Health Minister Andrew Little is warning Kiwis they will be responsible for policing vaccine requirements at their gatherings and if they don't they could face a fine.
It comes ahead of the move into the new COVID Protection Framework on Friday.
Northland, Auckland, Taupō and Rotorua, Kawerau, Whakatane, Ōpōtiki, Gisborne, Wairoa, Rangitikei, Whanganui and Ruapehu will move into red, while the rest of the North Island will start at orange. The entire South Island will move into orange.
Under the new system vaccine passes are required to access a myriad of services including hospitality, retail, gatherings and events. Businesses are expected to check COVID passes or could face an infringement fee.
The same rules apply to private gatherings. A gathering in the red setting which chooses to use vaccine passes can have up to 100 people in a private dwelling or home.
Without a vaccine pass, up to 25 people can meet in a private dwelling or home.
In orange with a vaccine requirement there is no limit to how many people can gather. Without a vaccine pass up to 50 people can gather in a home or private dwelling.
On Tuesday, Little said people choosing to host gatherings where the number of guests means vaccine passes are required will need to police that themselves.

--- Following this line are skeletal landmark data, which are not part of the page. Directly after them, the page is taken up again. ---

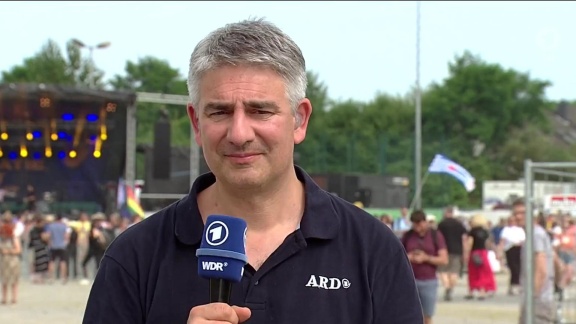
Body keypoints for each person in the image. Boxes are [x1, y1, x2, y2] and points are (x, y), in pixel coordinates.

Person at [82, 18, 422, 324]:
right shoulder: (134, 257)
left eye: (260, 111)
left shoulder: (373, 250)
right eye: (220, 112)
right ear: (196, 123)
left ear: (300, 120)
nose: (239, 133)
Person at [401, 210, 449, 324]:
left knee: (427, 316)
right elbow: (398, 257)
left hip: (429, 281)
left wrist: (426, 258)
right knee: (409, 315)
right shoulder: (408, 236)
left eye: (419, 223)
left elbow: (444, 259)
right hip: (410, 280)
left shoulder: (435, 235)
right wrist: (410, 257)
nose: (417, 227)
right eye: (414, 224)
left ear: (425, 222)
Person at [513, 199, 557, 323]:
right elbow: (554, 258)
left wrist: (532, 298)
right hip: (541, 300)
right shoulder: (534, 235)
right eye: (515, 213)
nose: (518, 216)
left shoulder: (535, 235)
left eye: (522, 213)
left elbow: (541, 270)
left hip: (538, 302)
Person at [437, 206, 467, 301]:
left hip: (444, 249)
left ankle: (446, 287)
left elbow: (438, 237)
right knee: (454, 271)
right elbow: (464, 238)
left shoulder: (441, 224)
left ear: (446, 213)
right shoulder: (459, 224)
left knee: (443, 271)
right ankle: (451, 288)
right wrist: (464, 251)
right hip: (457, 250)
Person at [463, 214, 496, 300]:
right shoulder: (485, 231)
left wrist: (466, 253)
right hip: (483, 252)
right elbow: (488, 243)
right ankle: (482, 291)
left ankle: (471, 291)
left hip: (474, 252)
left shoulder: (472, 232)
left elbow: (470, 243)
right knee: (483, 272)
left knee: (473, 272)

"If these are people you know, they are family members, close friends, you trust them… that is going to be acceptable if they are regular contacts of yours and you know them then that's fine. Anybody else then you should be verifying with the vaccine pass app," he told The AM Show.

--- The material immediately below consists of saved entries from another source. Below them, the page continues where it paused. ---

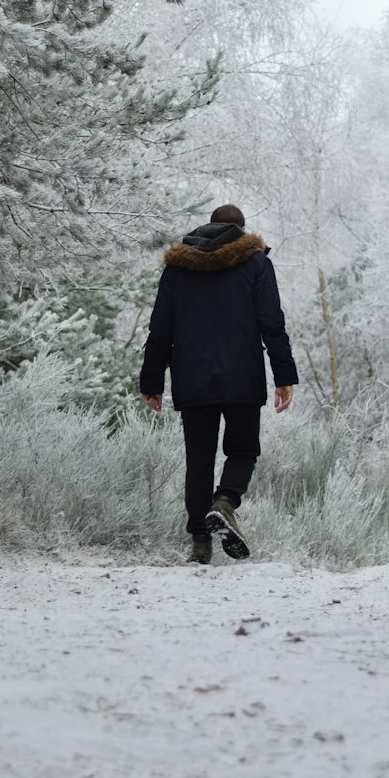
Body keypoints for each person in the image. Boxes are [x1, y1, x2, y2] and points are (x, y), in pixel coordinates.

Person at [139, 204, 298, 564]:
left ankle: (200, 545)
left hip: (191, 375)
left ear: (207, 228)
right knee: (242, 450)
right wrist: (284, 376)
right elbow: (272, 322)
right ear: (241, 229)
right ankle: (225, 502)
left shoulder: (178, 268)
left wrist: (151, 380)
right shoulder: (256, 263)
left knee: (199, 459)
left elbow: (160, 328)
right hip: (242, 374)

When asked what happens if people don't scan strangers into their homes, he warned they could face a fine.
"If there is an outbreak and it's traced back to your party and the question is asked about you then you could be liable for an infringement if you haven't enforced that rule."
Little said the fee wouldn't be as high as the one for hospitality venues which is $15,000. He didn't clarify what the fine would be but currently, COVID rule breakers can face fines of up to NZ$12,000.
"You want everybody who is turning up to your home or who you're providing hospitality to be safe," Little said.